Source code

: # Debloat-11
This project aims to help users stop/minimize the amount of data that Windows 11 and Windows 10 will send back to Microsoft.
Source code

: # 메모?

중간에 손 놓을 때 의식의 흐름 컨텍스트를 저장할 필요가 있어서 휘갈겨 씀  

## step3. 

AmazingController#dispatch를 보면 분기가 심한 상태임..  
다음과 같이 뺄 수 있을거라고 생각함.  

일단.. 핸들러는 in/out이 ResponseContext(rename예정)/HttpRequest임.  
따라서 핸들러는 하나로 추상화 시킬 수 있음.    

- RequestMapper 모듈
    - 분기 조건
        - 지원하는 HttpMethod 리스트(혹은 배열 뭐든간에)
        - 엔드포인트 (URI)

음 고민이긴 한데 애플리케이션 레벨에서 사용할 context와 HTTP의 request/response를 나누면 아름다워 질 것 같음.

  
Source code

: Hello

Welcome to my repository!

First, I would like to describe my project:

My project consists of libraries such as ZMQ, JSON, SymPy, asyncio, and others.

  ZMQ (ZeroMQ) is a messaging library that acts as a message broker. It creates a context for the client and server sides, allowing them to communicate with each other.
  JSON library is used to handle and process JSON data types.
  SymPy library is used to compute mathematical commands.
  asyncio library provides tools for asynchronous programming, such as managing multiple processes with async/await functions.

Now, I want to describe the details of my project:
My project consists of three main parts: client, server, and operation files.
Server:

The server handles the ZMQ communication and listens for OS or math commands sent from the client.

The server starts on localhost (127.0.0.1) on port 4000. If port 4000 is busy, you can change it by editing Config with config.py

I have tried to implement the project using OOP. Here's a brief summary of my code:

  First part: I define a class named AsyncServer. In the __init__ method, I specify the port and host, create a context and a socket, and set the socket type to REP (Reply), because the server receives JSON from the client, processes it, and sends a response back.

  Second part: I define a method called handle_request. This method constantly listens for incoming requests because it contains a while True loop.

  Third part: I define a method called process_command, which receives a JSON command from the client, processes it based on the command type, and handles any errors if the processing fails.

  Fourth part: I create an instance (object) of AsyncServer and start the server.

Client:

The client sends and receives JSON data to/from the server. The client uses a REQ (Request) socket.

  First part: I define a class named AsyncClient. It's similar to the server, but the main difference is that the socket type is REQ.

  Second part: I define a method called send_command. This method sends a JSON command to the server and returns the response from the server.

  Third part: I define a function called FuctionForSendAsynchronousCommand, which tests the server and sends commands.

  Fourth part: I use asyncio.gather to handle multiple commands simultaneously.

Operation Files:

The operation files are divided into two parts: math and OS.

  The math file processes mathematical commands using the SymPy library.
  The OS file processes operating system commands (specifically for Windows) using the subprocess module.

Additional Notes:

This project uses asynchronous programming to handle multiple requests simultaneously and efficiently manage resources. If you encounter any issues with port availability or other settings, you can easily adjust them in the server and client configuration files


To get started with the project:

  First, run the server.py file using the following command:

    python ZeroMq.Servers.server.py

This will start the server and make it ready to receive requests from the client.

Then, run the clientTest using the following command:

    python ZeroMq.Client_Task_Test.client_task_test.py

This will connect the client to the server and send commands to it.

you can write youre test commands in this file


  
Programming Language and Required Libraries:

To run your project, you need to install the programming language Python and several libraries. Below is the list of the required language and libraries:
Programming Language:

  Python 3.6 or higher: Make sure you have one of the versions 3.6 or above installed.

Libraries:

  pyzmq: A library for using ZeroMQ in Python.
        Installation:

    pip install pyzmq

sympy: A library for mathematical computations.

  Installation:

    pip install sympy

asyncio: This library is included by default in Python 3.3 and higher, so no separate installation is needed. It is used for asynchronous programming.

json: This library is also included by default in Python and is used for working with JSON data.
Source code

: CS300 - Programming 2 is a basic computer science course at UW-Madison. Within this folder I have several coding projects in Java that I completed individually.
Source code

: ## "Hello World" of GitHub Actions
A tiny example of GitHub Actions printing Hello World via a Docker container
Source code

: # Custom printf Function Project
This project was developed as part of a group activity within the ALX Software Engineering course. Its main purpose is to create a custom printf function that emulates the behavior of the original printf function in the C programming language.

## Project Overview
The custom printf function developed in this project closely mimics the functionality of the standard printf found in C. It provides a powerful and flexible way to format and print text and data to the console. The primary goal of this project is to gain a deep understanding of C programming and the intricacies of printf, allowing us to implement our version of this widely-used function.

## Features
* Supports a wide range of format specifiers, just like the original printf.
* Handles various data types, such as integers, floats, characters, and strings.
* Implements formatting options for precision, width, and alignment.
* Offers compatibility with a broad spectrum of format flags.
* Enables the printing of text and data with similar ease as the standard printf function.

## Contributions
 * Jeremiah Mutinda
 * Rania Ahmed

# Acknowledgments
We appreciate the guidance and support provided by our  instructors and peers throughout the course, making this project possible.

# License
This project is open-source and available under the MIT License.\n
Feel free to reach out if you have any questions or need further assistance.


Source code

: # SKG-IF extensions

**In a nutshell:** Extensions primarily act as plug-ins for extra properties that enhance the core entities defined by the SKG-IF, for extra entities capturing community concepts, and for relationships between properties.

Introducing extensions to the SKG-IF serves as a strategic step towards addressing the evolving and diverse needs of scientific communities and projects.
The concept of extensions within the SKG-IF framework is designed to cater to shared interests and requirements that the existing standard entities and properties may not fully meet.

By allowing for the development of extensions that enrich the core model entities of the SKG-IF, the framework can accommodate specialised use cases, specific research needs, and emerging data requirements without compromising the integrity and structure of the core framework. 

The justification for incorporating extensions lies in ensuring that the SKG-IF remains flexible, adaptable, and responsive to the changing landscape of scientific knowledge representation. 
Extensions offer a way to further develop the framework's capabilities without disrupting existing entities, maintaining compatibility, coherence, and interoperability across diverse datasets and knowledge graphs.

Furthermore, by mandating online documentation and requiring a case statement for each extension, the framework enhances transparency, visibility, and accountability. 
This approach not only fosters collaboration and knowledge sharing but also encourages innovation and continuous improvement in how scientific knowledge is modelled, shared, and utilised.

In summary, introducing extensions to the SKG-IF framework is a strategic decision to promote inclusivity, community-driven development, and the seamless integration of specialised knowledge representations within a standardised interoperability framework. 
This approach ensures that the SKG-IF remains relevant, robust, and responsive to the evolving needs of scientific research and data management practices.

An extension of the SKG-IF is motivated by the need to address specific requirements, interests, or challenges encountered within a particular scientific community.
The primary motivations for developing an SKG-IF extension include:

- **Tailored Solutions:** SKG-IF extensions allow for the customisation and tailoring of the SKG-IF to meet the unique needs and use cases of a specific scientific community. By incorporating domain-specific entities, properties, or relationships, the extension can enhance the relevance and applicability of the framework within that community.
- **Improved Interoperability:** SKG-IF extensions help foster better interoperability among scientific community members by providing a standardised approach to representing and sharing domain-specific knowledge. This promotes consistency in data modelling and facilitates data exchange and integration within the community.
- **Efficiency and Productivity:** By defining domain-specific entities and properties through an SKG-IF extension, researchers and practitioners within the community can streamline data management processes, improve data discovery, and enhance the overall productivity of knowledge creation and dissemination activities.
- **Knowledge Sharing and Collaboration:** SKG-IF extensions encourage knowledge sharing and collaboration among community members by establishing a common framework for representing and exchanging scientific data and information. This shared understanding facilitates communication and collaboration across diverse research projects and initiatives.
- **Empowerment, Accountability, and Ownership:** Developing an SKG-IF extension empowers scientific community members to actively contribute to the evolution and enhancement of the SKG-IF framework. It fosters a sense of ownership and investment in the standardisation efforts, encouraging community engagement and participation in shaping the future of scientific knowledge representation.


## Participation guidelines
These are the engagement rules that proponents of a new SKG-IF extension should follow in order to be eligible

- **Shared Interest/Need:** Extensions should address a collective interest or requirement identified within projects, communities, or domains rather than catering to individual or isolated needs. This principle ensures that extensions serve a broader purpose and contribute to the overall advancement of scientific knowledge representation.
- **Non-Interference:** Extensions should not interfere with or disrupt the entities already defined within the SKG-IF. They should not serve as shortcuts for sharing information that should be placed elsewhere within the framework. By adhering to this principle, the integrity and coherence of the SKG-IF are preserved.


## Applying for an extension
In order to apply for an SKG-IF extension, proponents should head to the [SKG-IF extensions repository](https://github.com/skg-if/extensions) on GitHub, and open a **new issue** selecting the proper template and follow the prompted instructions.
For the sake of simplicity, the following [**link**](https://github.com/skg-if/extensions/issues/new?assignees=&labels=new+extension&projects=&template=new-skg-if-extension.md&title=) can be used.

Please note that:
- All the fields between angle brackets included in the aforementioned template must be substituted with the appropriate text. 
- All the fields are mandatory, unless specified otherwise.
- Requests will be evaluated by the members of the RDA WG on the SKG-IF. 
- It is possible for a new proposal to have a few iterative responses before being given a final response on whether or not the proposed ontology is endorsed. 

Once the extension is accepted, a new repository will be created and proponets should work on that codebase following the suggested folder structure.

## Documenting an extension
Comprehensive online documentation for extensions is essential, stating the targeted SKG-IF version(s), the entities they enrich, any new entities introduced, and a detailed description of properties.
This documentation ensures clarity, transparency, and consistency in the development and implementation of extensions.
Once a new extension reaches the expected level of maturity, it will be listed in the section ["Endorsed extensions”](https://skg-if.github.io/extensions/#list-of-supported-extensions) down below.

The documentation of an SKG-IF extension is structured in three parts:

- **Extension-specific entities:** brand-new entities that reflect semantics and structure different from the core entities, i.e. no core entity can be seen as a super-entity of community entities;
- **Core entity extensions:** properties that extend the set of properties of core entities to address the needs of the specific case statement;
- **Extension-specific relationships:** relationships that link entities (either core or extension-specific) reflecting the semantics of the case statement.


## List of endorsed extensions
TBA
******
PROBLEM :: Some lines above hold the word "printing". Copy all of them.

FINISHED EXERCISE ::
A tiny example of GitHub Actions printing Hello World via a Docker container
* Enables the printing of text and data with similar ease as the standard printf function.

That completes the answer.